Project description:Maternal and child under nutrition is highly prevalent in low-income and middle-income countries, resulting in substantial increases in mortality and overall disease burden. The aim of this baseline survey was to determine the association between selected maternal characteristics, maternal nutritional status and children's nutritional status.A survey with a cross sectional design was conducted between September and October 2012 in Hula, Ethiopia. The study subjects were 197 mothers of children between the ages of 6 and 23 months. Weight and height (mothers) or recumbent length (children) were measured using calibrated, standardized techniques. Seven percent of children were below -2 weight for height Z score (WHZ), 11.5% were below -2 height for age Z score (HAZ) and 9.9% were below -2 weight for age Z score (WAZ).

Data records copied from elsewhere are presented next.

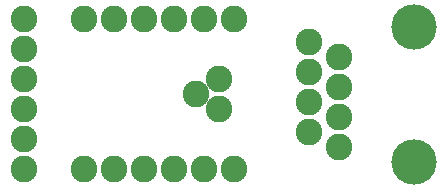
<source format=gbs>
G75*
G70*
%OFA0B0*%
%FSLAX24Y24*%
%IPPOS*%
%LPD*%
%AMOC8*
5,1,8,0,0,1.08239X$1,22.5*
%
%ADD10C,0.0888*%
%ADD11C,0.1512*%
D10*
X001100Y001200D03*
X003100Y001200D03*
X004100Y001200D03*
X005100Y001200D03*
X006100Y001200D03*
X007100Y001200D03*
X008100Y001200D03*
X010600Y002450D03*
X011600Y001950D03*
X011600Y002950D03*
X010600Y003450D03*
X011600Y003950D03*
X010600Y004450D03*
X011600Y004950D03*
X010600Y005450D03*
X008100Y006200D03*
X007100Y006200D03*
X006100Y006200D03*
X005100Y006200D03*
X004100Y006200D03*
X003100Y006200D03*
X001100Y006200D03*
X001100Y005200D03*
X001100Y004200D03*
X001100Y003200D03*
X001100Y002200D03*
X006850Y003700D03*
X007600Y003200D03*
X007600Y004200D03*
D11*
X014100Y005950D03*
X014100Y001450D03*
M02*

</source>
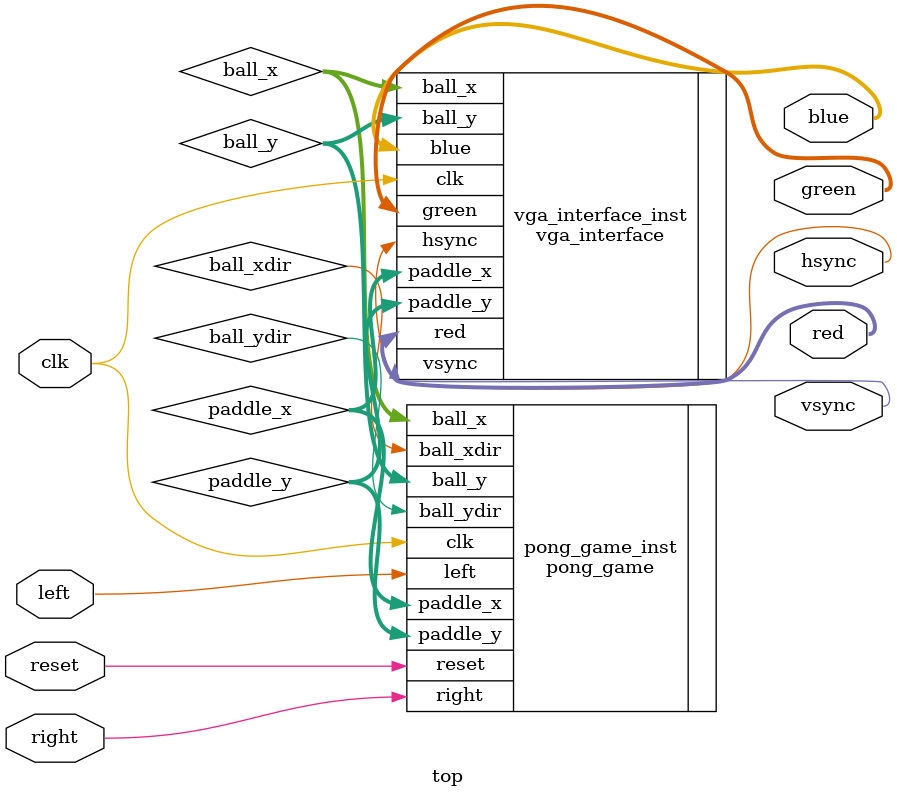
<source format=v>
`timescale 1ns / 1ps


module top (
    input wire clk,
    input wire reset,
    input wire left,
    input wire right,
    output wire hsync,
    output wire vsync,
    output wire [2:0] red,
    output wire [2:0] green,
    output wire [2:0] blue
);

    wire [9:0] ball_x;
    wire [9:0] ball_y;
    wire [9:0] paddle_x;
    wire [9:0] paddle_y;
    wire ball_xdir;
    wire ball_ydir;
    
    pong_game pong_game_inst (
        .clk(clk),
        .reset(reset),
        .left(left),
        .right(right),
        .ball_x(ball_x),
        .ball_y(ball_y),
        .paddle_x(paddle_x),
        .paddle_y(paddle_y),
        .ball_xdir(ball_xdir),
        .ball_ydir(ball_ydir)
    );
    
    vga_interface vga_interface_inst (
        .clk(clk),
        .ball_x(ball_x),
        .ball_y(ball_y),
        .paddle_x(paddle_x),
        .paddle_y(paddle_y),
        .hsync(hsync),
        .vsync(vsync),
        .red(red),
        .green(green),
        .blue(blue)
    );

endmodule

</source>
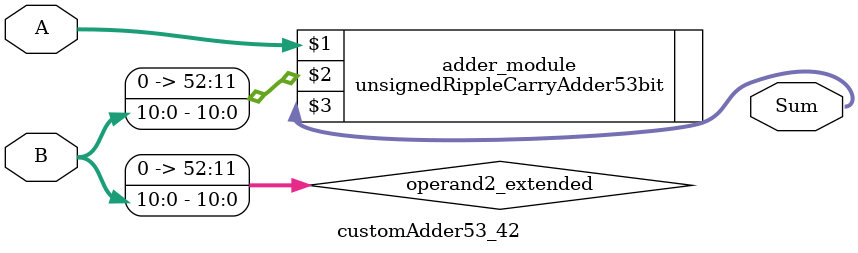
<source format=v>
module customAdder53_42(
                        input [52 : 0] A,
                        input [10 : 0] B,
                        
                        output [53 : 0] Sum
                );

        wire [52 : 0] operand2_extended;
        
        assign operand2_extended =  {42'b0, B};
        
        unsignedRippleCarryAdder53bit adder_module(
            A,
            operand2_extended,
            Sum
        );
        
        endmodule
        
</source>
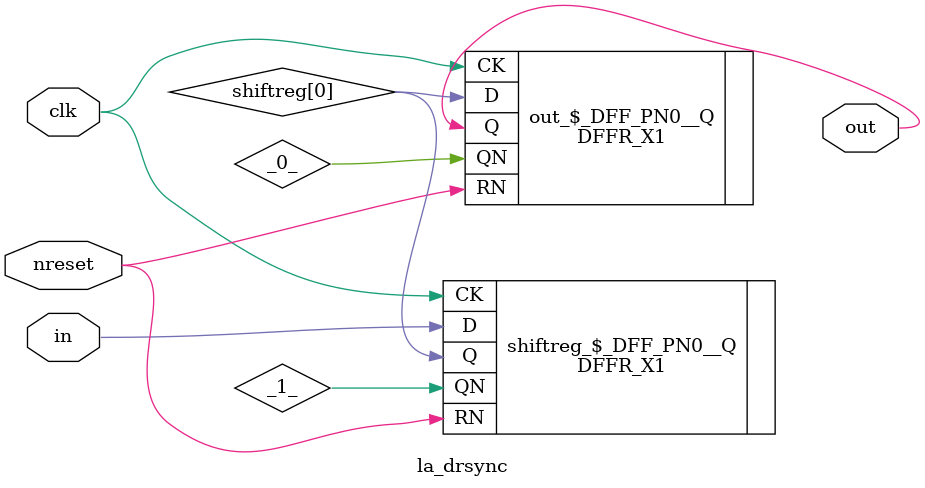
<source format=v>
/* Generated by Yosys 0.37 (git sha1 a5c7f69ed, clang 14.0.0-1ubuntu1.1 -fPIC -Os) */

module la_drsync(clk, in, nreset, out);
  wire _0_;
  wire _1_;
  input clk;
  wire clk;
  input in;
  wire in;
  input nreset;
  wire nreset;
  output out;
  wire out;
  wire \shiftreg[0] ;
  DFFR_X1 \out_$_DFF_PN0__Q  (
    .CK(clk),
    .D(\shiftreg[0] ),
    .Q(out),
    .QN(_0_),
    .RN(nreset)
  );
  DFFR_X1 \shiftreg_$_DFF_PN0__Q  (
    .CK(clk),
    .D(in),
    .Q(\shiftreg[0] ),
    .QN(_1_),
    .RN(nreset)
  );
endmodule

</source>
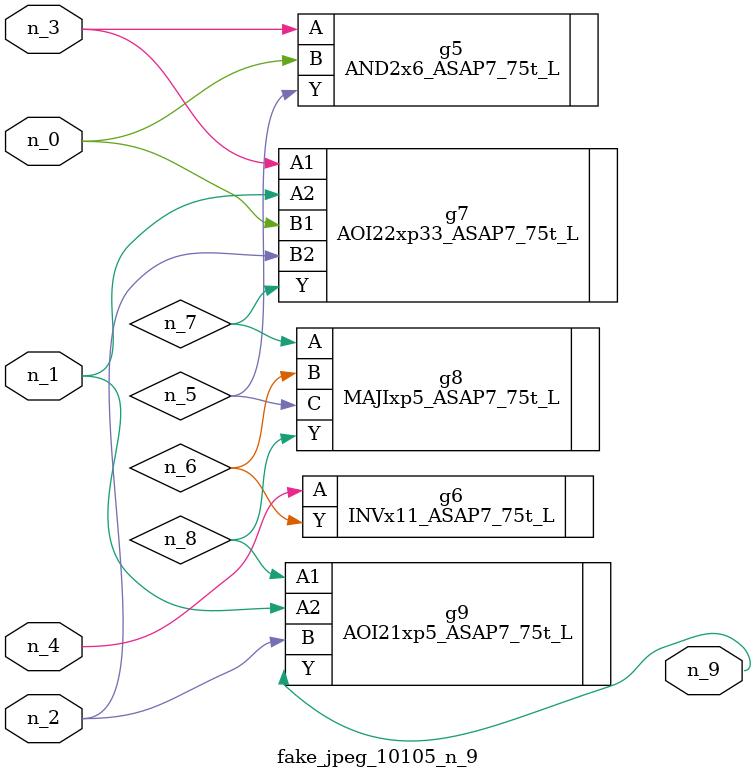
<source format=v>
module fake_jpeg_10105_n_9 (n_3, n_2, n_1, n_0, n_4, n_9);

input n_3;
input n_2;
input n_1;
input n_0;
input n_4;

output n_9;

wire n_8;
wire n_6;
wire n_5;
wire n_7;

AND2x6_ASAP7_75t_L g5 ( 
.A(n_3),
.B(n_0),
.Y(n_5)
);

INVx11_ASAP7_75t_L g6 ( 
.A(n_4),
.Y(n_6)
);

AOI22xp33_ASAP7_75t_L g7 ( 
.A1(n_3),
.A2(n_1),
.B1(n_0),
.B2(n_2),
.Y(n_7)
);

MAJIxp5_ASAP7_75t_L g8 ( 
.A(n_7),
.B(n_6),
.C(n_5),
.Y(n_8)
);

AOI21xp5_ASAP7_75t_L g9 ( 
.A1(n_8),
.A2(n_1),
.B(n_2),
.Y(n_9)
);


endmodule
</source>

Maternal anthropometrics were associated with child nutritional status in the bivariate analysis. Maternal BMI (r = 0.16 P = 0.02) and educational status (r = 0.25 P = 0.001) were correlated with WHZ of children while maternal height (r = 0.2 P = 0.007) was correlated with HAZ of children. After multivariate analysis, children whose mothers had salary from employment had a better WHZ score (P = 0.001) and WAZ score (P<0.001). Both maternal BMI and maternal height were associated with WHZ (P = 0.04) and HAZ (P = 0.01) score of children.Having a mother with better nutritional status and salaried employment is a benefit for the nutritional status of the child. The interrelationship between maternal and child nutritional status stresses the value of improving maternal nutritional status as this should improve both maternal and child health outcomes. Therefore strategies to improve nutritional status of children should also include improving the nutritional status of the mother and empowering her financially.